Problem to solve: Which lines in the data below contain the word "może"? Gather every such line and copy it out, treating uppercase and lowercase as different.
[[ Records open ]]
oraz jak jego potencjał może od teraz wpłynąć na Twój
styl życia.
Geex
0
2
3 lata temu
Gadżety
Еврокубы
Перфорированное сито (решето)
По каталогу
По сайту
[[ Records closed ]]
[[ Records open ]]
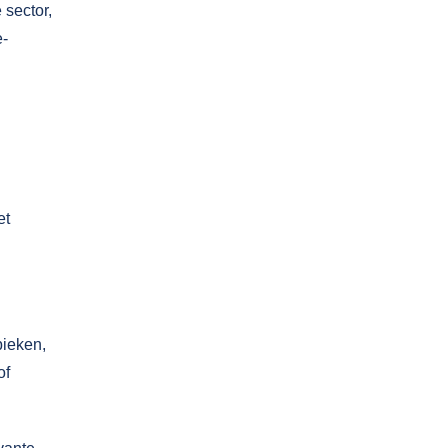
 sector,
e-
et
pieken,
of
[[ Records closed ]]
Exercise response:
oraz jak jego potencjał może od teraz wpłynąć na Twój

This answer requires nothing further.